See Geraud, Mercadier, in Bibliothèque de l’École des Chartes, 1st series, t. iii., pp. 417–443.

MERCANTILE (or Commercial) AGENCIES, the name given in America to organizations designed to collect, record and distribute to regular clients information relative to the standing of commercial firms. In Great Britain and some European countries trade protective societies, composed of merchants and tradesmen, are formed for the promotion of trade, and members exchange information regarding the standing of business houses. These societies had their origin in the associations formed in the middle of the 19th century for the purpose of disseminating information regarding bankruptcies, assignments and bills of sale. The mercantile agency in the United States is a much more comprehensive organization. It came into existence after the financial crisis of 1837. Trade in the United States had become scattered over a wide territory. Communication was slow, and the town merchant was without adequate information as to the standing of many business men seeking credit. Undoubtedly the severity of the collapse of 1837 was due in part to the insufficiency of this information. New York merchants, who had suffered so severely, determined to organize a headquarters where reports regarding the standing of customers could be exchanged. Lewis Tappan (1788–1873), founder of the Journal of Commerce (1828) and a prominent anti-slavery leader, undertook the work, and established in New York, in 1841, the Mercantile Agency, the first organization of its kind. The system has been wonderfully developed and extended since.

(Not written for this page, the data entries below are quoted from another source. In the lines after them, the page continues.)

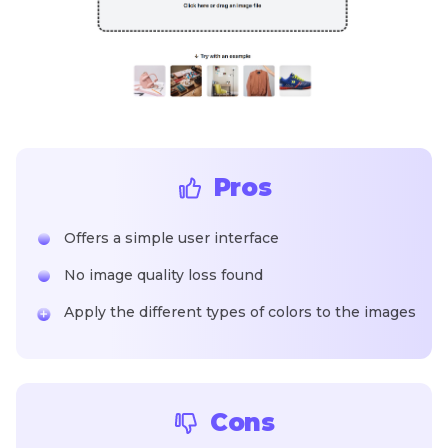
Pros
Offers a simple user interface
No image quality loss found
Apply the different types of colors to the images
Cons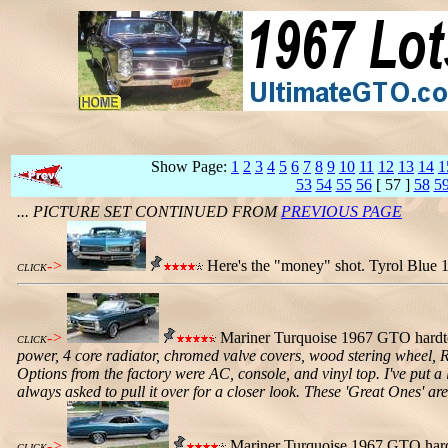
Show Page:
1
2
3
4
5
6
7
8
9
10
11
12
13
14
1
53
54
55
56
[ 57 ]
58
5
... PICTURE SET CONTINUED FROM
PREVIOUS PAGE
->
Here's the "money" shot. Tyrol Blue 
CLICK
->
Mariner Turquoise 1967 GTO hardto
CLICK
power, 4 core radiator, chromed valve covers, wood stering wheel, Ra
Options from the factory were AC, console, and vinyl top. I've put a 
always asked to pull it over for a closer look. These 'Great Ones' a
->
Mariner Turquoise 1967 GTO hardt
CLICK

MERCANTILE SYSTEM, the name given to the economic policy which developed in Europe at the close of the middle ages. The doctrine of the mercantile system, stated in its most extreme form, made wealth and money identical, and regarded it therefore as the great object of a community so to conduct its dealings with other nations as to attract to itself the largest possible share of the precious metals. Each country’s interest was to export the utmost possible quantity of its own manufactures and to import as little as possible of those of other countries, receiving the difference of the two values in gold and silver. This difference is called the balance of trade, and the balance is favourable when more money is received than is paid. Governments might resort to all available expedients—prohibition of, or high duties on, the importation of foreign wares, bounties on the export of home manufactures, restrictions on the export of the precious metals—for the purpose of securing such a balance.

But this statement of the doctrine, though current in textbooks, does not represent correctly the views of all who belonged to the mercantile school. Many members of that school were much too clear-sighted to entertain the belief that wealth consists exclusively of gold and silver. The mercantilists may be best described, as W. G. F. Roscher remarked, not by any definite economic theorem which they held in common, but by a set of theoretic tendencies, commonly found in combination, though severely prevailing in different degrees in different minds. The underlying principles may be enumerated as follows: (1) the importance of possessing a large amount of the precious metals; (2) an exaltation (a) of foreign trade over domestic, and (b) of the industry which works up materials over that which provides them; (3) the value of a dense population as an element of national strength; and (4) the employment of state action in furthering artificially the attainment of the ends proposed.